Well that cleared everything up.

Marty Wilson, a top aide to GOP Senate hopeful Carly Fiorina, denied he ever called Tom Campbell an anti-Semite, but he had no problem suggesting that the rival Senate candidate hobnobs with terrorists.

“Tom Campbell has a record that is decidedly anti-Israel and has some very questionable associations,” Wilson told reporters on a conference call Thursday. “The voters of California will decide whether he’s sympathetic to terrorism.”

Of course Team Fiorina will be doing all it can to help voters make that decision as the GOP Senate race goes nuclear.

The hastily called phone conference came after Bruce McPherson, former California secretary of state, told the Los Angeles Times that Wilson had urged him in a call not to support Campbell because “he’s an anti-Semite.”

Wilson said Thursday that he had never spoken to McPherson about Israel and ever so politely suggested that the Santa Cruz Republican was lying for strictly political reasons.

“I never said that about Tom Campbell nor do I believe that about Tom Campbell,” he said.

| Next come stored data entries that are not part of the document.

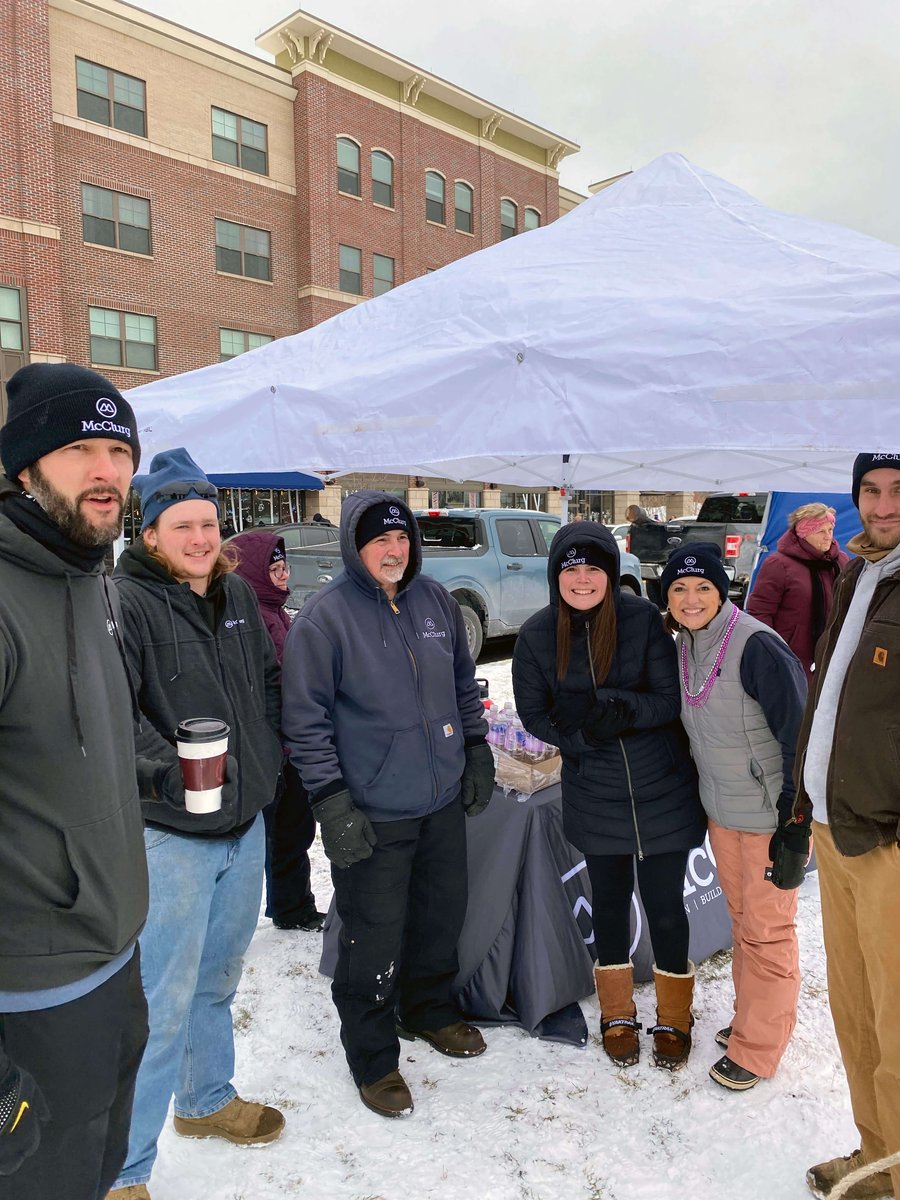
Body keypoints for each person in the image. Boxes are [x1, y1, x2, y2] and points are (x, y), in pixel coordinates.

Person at [281, 491, 494, 1119]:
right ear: (355, 545)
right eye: (379, 540)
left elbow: (462, 682)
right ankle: (372, 1055)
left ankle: (427, 1008)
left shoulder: (435, 603)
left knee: (440, 913)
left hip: (439, 799)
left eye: (401, 539)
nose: (393, 551)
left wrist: (475, 748)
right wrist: (331, 802)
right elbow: (305, 722)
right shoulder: (325, 618)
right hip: (371, 807)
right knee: (372, 935)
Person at [108, 448, 285, 1200]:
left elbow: (269, 684)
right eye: (181, 525)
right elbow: (118, 717)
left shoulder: (238, 596)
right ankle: (123, 1171)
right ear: (149, 533)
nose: (198, 537)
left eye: (208, 523)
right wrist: (178, 779)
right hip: (171, 836)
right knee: (160, 999)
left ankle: (206, 1099)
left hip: (243, 828)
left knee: (217, 979)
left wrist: (267, 759)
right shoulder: (124, 602)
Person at [0, 363, 148, 1199]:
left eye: (119, 451)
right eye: (80, 448)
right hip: (29, 1000)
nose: (107, 472)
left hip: (111, 961)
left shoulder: (87, 575)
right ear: (25, 467)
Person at [512, 522, 706, 1072]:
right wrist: (581, 737)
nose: (582, 578)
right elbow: (534, 714)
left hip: (661, 788)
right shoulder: (536, 635)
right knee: (610, 903)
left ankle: (675, 1013)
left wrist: (622, 708)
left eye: (593, 567)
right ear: (556, 576)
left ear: (611, 572)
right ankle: (617, 1012)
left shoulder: (642, 619)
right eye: (570, 569)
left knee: (667, 906)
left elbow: (669, 700)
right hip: (594, 791)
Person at [661, 543, 807, 1092]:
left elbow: (800, 737)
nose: (691, 598)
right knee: (744, 924)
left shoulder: (758, 647)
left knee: (768, 932)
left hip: (773, 817)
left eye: (702, 588)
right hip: (723, 813)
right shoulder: (685, 645)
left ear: (722, 591)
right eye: (678, 588)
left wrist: (796, 821)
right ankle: (752, 1021)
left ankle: (759, 1048)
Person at [796, 453, 900, 1200]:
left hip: (888, 837)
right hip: (835, 828)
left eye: (899, 491)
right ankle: (879, 1155)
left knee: (897, 1019)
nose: (884, 503)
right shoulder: (858, 570)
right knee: (856, 1010)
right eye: (871, 489)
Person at [227, 530, 325, 931]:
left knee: (293, 832)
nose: (284, 576)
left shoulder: (275, 610)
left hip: (291, 745)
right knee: (266, 839)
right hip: (268, 749)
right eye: (275, 569)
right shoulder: (248, 616)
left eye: (285, 568)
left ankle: (292, 906)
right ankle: (252, 916)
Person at [746, 502, 850, 679]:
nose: (828, 537)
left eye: (830, 530)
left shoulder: (841, 561)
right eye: (820, 531)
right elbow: (760, 613)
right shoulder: (778, 564)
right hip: (791, 658)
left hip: (833, 654)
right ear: (804, 534)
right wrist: (772, 652)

The real reason for McPherson’s charge “was to obscure the fact that (Campbell’s) got a terrible record on Israel.”

Much of Campbell’s “terrible record on Israel” centers on a couple of votes he made while in Congress back in the ‘90s to reduce economic aid to that country. Campbell argued that one of the votes was made to help balance the budget and the other was to reallocate some Israel-bound aid money to poorer nations.

The Israel card is much more likely to be played in a Democratic campaign, largely because the GOP is not the party of choice for most American Jews.

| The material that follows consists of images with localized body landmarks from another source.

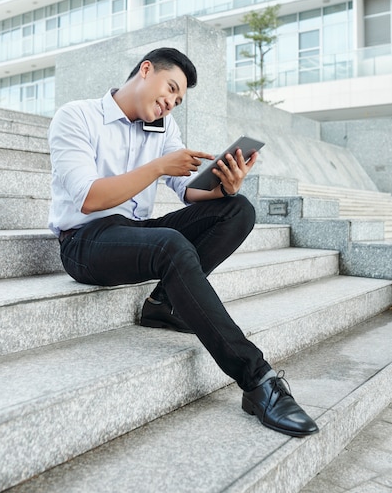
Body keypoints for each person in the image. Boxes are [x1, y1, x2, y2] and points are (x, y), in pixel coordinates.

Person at [48, 47, 318, 438]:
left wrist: (225, 185)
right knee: (169, 244)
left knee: (237, 209)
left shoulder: (163, 129)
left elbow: (188, 192)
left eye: (177, 100)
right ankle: (257, 381)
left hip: (134, 232)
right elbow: (90, 197)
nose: (169, 103)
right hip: (84, 242)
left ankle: (162, 305)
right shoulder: (77, 116)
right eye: (170, 89)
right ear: (145, 71)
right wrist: (158, 165)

But suggestions of a terrorist connection can do some serious and widespread damage to Campbell and will be much harder to brush aside.

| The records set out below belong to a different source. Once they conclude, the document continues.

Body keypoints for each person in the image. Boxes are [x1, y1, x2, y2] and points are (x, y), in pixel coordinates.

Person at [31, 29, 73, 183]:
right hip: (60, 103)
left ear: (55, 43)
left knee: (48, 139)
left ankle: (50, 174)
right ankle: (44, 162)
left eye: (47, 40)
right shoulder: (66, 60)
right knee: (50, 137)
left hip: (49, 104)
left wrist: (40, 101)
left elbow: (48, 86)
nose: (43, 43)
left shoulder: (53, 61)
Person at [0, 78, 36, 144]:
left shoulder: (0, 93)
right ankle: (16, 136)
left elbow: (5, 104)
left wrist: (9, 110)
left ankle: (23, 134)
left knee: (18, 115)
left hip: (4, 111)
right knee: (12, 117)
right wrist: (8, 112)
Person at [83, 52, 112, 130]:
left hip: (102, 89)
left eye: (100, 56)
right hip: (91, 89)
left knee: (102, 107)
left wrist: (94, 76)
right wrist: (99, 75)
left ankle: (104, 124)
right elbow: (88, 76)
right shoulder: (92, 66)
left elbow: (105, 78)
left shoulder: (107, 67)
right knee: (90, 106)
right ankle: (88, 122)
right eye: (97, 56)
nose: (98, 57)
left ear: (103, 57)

That connection comes from stories that appeared last week on the web sites for The Weekly Standard and Commentary magazines. They described a $1,300 contribution Campbell received for his 2000 Senate race from Sami Al-Arian and mentioned how Campbell had written a letter in support of Al-Arian when he was going to be fired from the University of South Florida and had even visited Al-Arian’s brother-in-law when he was in jail.

Unfortunately for Campbell, in 2006 Al-Arian pleaded guilty to conspiracy to provide services to Palestinian Islamic Jihad, a designated terrorist organization, and was sentenced to more than four years in federal prison.

Fiorina’s campaign helpfully provided information on a trio of other folks with terrorist links who gave money to Campbell in 2000, including Muthanna Al-Hanooti, who was arrested in 2008 for spying on Congress for Iraq’s Saddam Hussein.

Now Campbell argues that none of the men had been arrested for anything when they gave him the money and noted that he received numerous contributions from Arab-Americans in 2000, when Republicans were trying to court Muslim support in those days before 9/11.

“It’s one of those things (Campbell) wishes he hadn’t participated in,” said Jamie Fisfis, Campbell’s spokesman.

You think?

Fiorina has already said in a statement that she is “deeply troubled by these reports” and that she is “an unwavering supporter of Israel.”

Irvine Assemblyman Chuck DeVore, the third person in the GOP contest, had even more fun with the story, with his spokesman Joshua Trevino calling Campbell “a friend to our foes” and suggesting he was “fellow traveling” with the American Islamist Movement.

For his part, Campbell issued a long, convoluted explanation of the legal issues that led to his involvement with Al-Arian, adding later that if he knew then what he knows now, he would have had nothing to do with Al-Arian.

Again, you think?

There’s a lot to what Campbell says. It would be wrong, un-American even, to refuse to accept campaign money from anyone with an Arabic name. There has never been a way for any candidate to vet all the thousands of people who send money to his campaign or stand next to him for a picture. And it is unfair for a campaign to be held responsible for what happens to their donors years later.

Still, this isn’t something Campbell is going to be able to just shrug aside and ignore, even in the unlikely event that Fiorina and DeVore would let him. His links to Al-Arian, at least, go well beyond merely getting a campaign check in the mail.

The question of what he knew and when he knew it is a legitimate issue and one that resonates with voters, especially in a GOP primary. Which is why Campbell needs to lay everything about the Al-Arian affair out on the table – and quickly.


John Wildermuth is a longtime writer on California politics.